(Items from a data source)
■ ■ ■ ■ ■

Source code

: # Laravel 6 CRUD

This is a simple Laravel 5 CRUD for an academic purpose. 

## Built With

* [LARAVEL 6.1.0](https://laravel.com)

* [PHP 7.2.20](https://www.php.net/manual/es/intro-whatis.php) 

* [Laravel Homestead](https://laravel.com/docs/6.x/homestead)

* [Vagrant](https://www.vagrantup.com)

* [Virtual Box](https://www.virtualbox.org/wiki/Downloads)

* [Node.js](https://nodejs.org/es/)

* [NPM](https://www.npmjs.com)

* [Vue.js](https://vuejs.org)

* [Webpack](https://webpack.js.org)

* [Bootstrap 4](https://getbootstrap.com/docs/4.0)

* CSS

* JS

■ ■ ■ ■ ■

Assignment
Each line of the data that includes the word "docs" counts once; report the total and nothing more.

Finished task
2